When I am walking in communities, on the dirt and dusty roads, I’m constantly reminded of the grace over my life. I’m reminded that God took my life from dust and made it something to live for Him. I’ve had many experiences with dust. From an early age, I can remember playing soccer on many different pitches, some with grass but many with dust. This symbolized a time of following a passion to lead me on a path God wanted me to be without me knowing it was Him. Then, soccer came to a screeching halt as I ended my career after two ACL injuries. It was then, that I thought I would never be remade from dust and I took it to myself to numb the pain of my identity in soccer not in Christ. All the while, God was still taking the dust I thought I was in and shaping me. 

Dust isn’t pretty. Lots of times, it’s stepped on and trampled over. No one gives a second thought to dust. And, after those surgeries that’s how I felt. But sometimes with dust, it only gets stepped on more times. A few years after my second surgery, I got arrested for a second time for drinking and driving because I was numbing the pain I was in from the past, the present, and mourning because I thought I had no future. I thought dust was where I would end. Little did I know, it was where God was beginning my redemption. 

I think that’s where we find ourselves a lot of the time.  I was there, where Job was when I was arrested. I thought God had forgotten about me. 

 “He has thrown me in the mud. I’m nothing more than dust to ashes.” Job 30:19 

Little did I know that from the ashes I was in that I had made for myself through sin and others sin, God would remake ashes. We all know how the story of Job ends. He suffers but God restores His health, His fortune, and His family with more than He had before. He still went through hard times, but even AFTER he thought he was nothing more than ashes, God restored. 

And that’s when I think about the redemption that dust offers. My next experience with dust happened in Africa. The place I now call home. The place that has made me see God’s love, God’s grace, and God’s kindness more than I’ve ever seen. The place where I’ve seen so much redemption. The place where I get to tell people about His goodness daily, and not just say it but be living proof that God creates something out of nothing.

#### Supplied material:
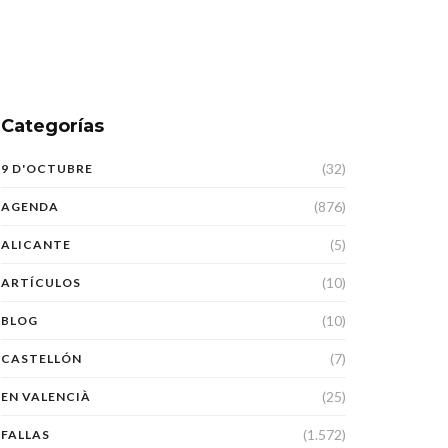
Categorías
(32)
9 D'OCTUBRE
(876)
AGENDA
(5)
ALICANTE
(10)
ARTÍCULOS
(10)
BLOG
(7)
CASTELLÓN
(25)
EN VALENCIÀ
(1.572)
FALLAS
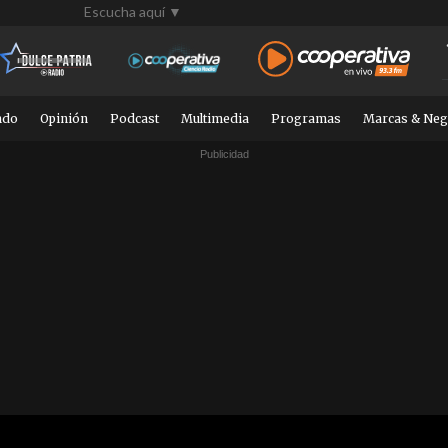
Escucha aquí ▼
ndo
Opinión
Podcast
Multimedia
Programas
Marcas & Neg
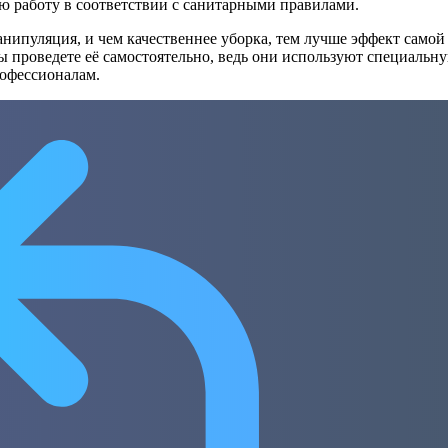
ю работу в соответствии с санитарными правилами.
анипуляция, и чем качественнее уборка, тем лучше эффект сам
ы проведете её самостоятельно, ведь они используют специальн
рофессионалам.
...
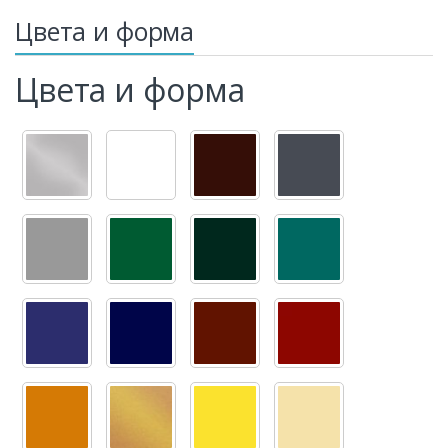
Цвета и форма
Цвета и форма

#### Action item A:
Answer these questions from the passage about dust:
(i) What ended the writer's soccer career?
(ii) Which Bible verse does the passage quote?
(iii) Where did the writer's next experience with dust happen?
#### Action item B:
Please print the passage about dust, starting at "Dust isn’t pretty." and ending at "beginning my redemption.".

#### Final answer A:
(i) Two ACL injuries.
(ii) Job 30:19.
(iii) Africa.

#### Final answer B:
Dust isn’t pretty. Lots of times, it’s stepped on and trampled over. No one gives a second thought to dust. And, after those surgeries that’s how I felt. But sometimes with dust, it only gets stepped on more times. A few years after my second surgery, I got arrested for a second time for drinking and driving because I was numbing the pain I was in from the past, the present, and mourning because I thought I had no future. I thought dust was where I would end. Little did I know, it was where God was beginning my redemption.